I took my yearly Florida trip this year because I needed it. I needed the time alone to refresh and recharge. I needed a free week to do nothing and do everything. I ate where and when I wanted, I went to places I wanted to, I went to beaches, driving in my convertible, I talked to the locals, I shopped, I took naps, and I had no one telling me what I needed to do, what schedule I needed to keep, nor what time I needed to be somewhere.

This is what vacation truly should be. And I can’t recommend taking a vacation by yourself enough.

You need the time to connect with yourself. You need to challenge your comfort zones, you need to attack your mediocrity by experiencing new and different things. It’s why I’ll continue to go on trips by myself until I die.

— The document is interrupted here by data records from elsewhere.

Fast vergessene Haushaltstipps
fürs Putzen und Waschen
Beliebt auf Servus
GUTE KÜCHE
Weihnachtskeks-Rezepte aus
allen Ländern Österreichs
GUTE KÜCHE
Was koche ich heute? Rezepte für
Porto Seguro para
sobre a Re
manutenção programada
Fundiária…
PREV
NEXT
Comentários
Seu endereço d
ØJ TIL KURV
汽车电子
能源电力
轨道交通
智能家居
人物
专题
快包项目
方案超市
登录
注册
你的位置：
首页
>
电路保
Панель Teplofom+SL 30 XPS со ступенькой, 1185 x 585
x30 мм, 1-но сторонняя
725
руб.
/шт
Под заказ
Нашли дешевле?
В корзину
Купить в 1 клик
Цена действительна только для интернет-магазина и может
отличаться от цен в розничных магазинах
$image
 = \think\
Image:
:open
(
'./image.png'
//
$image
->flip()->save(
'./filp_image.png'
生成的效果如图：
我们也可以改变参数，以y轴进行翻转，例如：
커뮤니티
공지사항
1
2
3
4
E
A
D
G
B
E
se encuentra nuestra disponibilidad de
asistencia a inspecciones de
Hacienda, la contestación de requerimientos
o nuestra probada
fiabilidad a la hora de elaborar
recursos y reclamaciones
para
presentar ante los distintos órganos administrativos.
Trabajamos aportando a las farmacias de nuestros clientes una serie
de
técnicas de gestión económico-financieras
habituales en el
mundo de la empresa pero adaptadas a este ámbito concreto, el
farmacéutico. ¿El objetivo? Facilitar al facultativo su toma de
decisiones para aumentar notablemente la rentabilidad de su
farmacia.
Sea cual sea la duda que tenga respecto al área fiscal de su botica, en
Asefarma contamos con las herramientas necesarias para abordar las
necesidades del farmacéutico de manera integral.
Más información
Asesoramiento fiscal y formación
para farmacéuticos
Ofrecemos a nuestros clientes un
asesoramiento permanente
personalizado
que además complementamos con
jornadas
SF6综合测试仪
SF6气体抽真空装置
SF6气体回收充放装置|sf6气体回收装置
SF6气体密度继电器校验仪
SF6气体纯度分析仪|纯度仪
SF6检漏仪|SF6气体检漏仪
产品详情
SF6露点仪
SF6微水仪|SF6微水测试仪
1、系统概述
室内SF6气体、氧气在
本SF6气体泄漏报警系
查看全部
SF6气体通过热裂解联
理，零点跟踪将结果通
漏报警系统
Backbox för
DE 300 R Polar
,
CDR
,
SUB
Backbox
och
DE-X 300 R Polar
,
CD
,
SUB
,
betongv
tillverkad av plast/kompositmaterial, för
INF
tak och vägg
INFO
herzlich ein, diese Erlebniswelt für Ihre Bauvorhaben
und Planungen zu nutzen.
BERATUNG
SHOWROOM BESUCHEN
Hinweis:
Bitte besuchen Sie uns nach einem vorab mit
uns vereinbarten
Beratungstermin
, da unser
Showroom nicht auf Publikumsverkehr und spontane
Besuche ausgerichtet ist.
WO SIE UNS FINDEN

But what’s most important, is that traveling has taught me that the world isn’t as bad as those who are terrified of it make it out to be. It’s incredibly freeing to be able to hop on a plane, go to someplace you’ve never been (or a place you know well but want to experience again) and live a life away from the life you know.

You owe it to yourself to not only get out of your comfort zone, but to make it your fortification to conquering your empire. This is your life and you want to make the most of it. My way of making the most of my life is to face the world with my chest out and chin up. I’m tired of being afraid.

The best line I can ever think of for this situation is from “The World Is Not Enough” where one of the characters says: “What’s the point of living if you can’t feel alive?”

Ask yourself what your point of living is? Is it to be safe, or is it to feel alive? Mine is to feel alive, and I’m never looking back.